**Requirement 1:** Copy from the forum thread about living in California, starting with "Yes it kinda" and going on through "(Mar 30, 2006)".
**Requirement 2:** In the forum thread about living in California, what hobby does Mike Barham name as one he and his wife share?
**Requirement 3:** Write the next part of the forum thread about living in California, picking up after its final post.

I _used to_ live there. I think that best sums it up for me.


----------



## scooter (May 9, 2006)

Charlie said:


> Consider yourself "Struck",..........Scooter :smt082 :smt082 :smt082 :smt082 :smt082


I guess so, seeing as to how he couldn't dispute my edit that correcting my spelling was the best insult/comeback he had


----------



## Ender (Jul 2, 2007)

What's the big deal? You can own guns in Ca, in many areas it's very easy to get a CCW. 
Yes it kinda sucks about the hi-cap mags, but if you require more than 10 rounds to do the job, you should probably sell you gun and get a shotgun anyway....
There will always be some retarded lawmaker trying to pass stupid laws, and the law of averages says it will be your state next...:smt082
Besides, it could be worse...you could be in Mass.


Ender


----------



## Mike Barham (Mar 30, 2006)

Arizona is getting more and more like California every year, so I don't know that there will be much difference in twenty years. The wife and I have talked about retiring to northern California. One of our "other" hobbies is wine, so it seems a natural choice. I've visited or passed through most of the fifty states, and I think California is by far the most attractive - from the Sonoma vineyards to SF Bay to Big Sur to Catalina. 

The high cost of living is more of a deterrent than the gun laws, to be quite honest. I don't really have any interest in black rifles, and I could live with a 10-round .40 (or a 1911) and a pump shotgun for defense.

On the other hand, if all the California gunnies would move to AZ and reverse the tide, I'd probably stay put. :mrgreen:


----------



## JimmySays (Jun 8, 2007)

I spent 8 years in So Cal in the 80's and had a grand old time. Of course I was in Orange county and that was about the best place for a gun owning military man then. I had a good time, but would never go back. Not gun issues really, mostly letting O.J. off soured me on California.

Data items:
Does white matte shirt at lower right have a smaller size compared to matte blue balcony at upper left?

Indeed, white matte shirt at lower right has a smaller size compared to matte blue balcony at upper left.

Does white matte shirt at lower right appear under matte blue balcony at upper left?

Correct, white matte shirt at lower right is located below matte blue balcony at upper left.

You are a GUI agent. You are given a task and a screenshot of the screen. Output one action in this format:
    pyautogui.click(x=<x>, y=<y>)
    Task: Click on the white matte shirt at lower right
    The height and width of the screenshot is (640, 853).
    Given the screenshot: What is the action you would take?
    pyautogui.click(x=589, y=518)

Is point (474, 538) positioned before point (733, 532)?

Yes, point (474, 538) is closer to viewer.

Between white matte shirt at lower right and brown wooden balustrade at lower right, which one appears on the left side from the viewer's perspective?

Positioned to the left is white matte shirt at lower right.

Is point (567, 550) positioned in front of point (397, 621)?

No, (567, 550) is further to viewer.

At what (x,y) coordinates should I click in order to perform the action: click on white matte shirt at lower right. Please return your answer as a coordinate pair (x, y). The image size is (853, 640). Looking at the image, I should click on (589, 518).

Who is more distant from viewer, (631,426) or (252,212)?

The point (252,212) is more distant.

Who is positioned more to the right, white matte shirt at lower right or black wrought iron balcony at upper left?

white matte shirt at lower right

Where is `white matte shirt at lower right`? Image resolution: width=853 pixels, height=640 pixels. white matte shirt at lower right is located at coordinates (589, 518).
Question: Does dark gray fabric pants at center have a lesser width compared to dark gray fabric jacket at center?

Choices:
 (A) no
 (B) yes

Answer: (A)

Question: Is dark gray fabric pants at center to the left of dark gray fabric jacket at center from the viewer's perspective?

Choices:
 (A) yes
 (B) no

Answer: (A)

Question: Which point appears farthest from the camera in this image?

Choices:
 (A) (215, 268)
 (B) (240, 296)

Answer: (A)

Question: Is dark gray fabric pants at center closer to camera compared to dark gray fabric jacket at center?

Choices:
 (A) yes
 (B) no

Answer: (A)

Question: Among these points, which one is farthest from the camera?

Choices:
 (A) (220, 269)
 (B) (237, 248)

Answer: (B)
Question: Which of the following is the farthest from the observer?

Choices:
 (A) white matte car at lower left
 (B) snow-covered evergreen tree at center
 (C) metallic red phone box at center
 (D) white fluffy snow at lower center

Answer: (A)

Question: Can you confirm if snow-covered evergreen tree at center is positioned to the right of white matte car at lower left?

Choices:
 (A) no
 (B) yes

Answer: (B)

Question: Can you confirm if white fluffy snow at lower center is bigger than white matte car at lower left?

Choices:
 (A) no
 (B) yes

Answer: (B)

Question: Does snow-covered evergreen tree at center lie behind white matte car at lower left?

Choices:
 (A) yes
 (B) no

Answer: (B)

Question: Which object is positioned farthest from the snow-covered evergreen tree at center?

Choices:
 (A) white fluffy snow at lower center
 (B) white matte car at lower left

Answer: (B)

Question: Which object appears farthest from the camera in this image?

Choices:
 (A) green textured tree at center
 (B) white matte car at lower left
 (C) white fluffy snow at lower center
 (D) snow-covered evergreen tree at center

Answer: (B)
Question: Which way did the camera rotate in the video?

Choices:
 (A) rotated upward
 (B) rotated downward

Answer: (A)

**Task output 1:**
Yes it kinda sucks about the hi-cap mags, but if you require more than 10 rounds to do the job, you should probably sell you gun and get a shotgun anyway....
There will always be some retarded lawmaker trying to pass stupid laws, and the law of averages says it will be your state next...:smt082
Besides, it could be worse...you could be in Mass.


Ender


----------



## Mike Barham (Mar 30, 2006)

**Task output 2:** Wine.

**Task output 3:**
Really I don't visit any states that don't have reciprocity with Texas on concealed carry. I refuse to spend any vacation money in a state if I can't go healed.


----------



## hal9000 (Aug 3, 2007)

*You people haven't been to the Central Valley...*

They can ******* it up with the best of 'em - well, pretty good at least. I grew up there. Live in SF bay area now and love it. Judging by the exodus of everybody in this country (& world) into SF, I think there might be a non-representative group of people here who lOvE their home state (...who also went out of their way to go into the CA forum to say so...hmm???). Nonetheless, glad to be here and be part of this forum!


----------



## Bden (Sep 15, 2006)

I also grew up in the Bay Area (about 15 minutes south of SFO), and struggle a bit at times with my thoughts on the place. I currently live in Sacramento, and wish the state was more accepting of guns. It's a great place to live, but when some people hear I'm interested in guns I'm suddenly some crazy wahoo who belongs in Alabama. Don't get me wrong, the weather and such are great, but it is frustrating to sacrafice the freedoms to live here. It's also damn hard to find a good place to shoot aside from a few local ranges. I'd love to find some open land where I could shoot some cans and such, but don't know where it would be safe and legal to do so.


----------



## hal9000 (Aug 3, 2007)

*Yeah, I hear you...*

I haven't gone looking for those kinds of places, but I know what you mean. I grew up outside the Bakersfield city limits, so Everywhere was that kind of place.

An interesting way to get ideas of these kind of places is to look at Google maps (maps.google.com) and choose the satelite view. I suppose looking for places that might qualify as a 'campsite' might make you a bit safer with regards to the law (don't quote me on that though!).

Happy Shooting!


----------



## Glockamania® (Dec 21, 2006)

It does suck for active gun owners...but I keep getting distracting by the bikinis and snow bunnies.

Where else can you drive to the mountains and beaches in less than an hour?


----------



## myxd45 (Jan 18, 2008)

*jealous out of staters*

I cant believe how jealous you guys are for not living here , I been to Texas and its not the state I ever live or visit ever again !!!!!!!!!!!!!!ha ha
hoah


----------



## RightTurnClyde (Oct 24, 2007)

*inner conflict...*

I was born, bread, and buttered in the SF Bay Area and I'm often conflicted about living here. My wife and I have to bite our tongues whenever politics comes up in mixed company because it is just a given (especially in the county we live in) that non-Democrats are evil and that the world would be nice to us if we were nice to it, and all the other unrealistic, emotion-based, utopian views.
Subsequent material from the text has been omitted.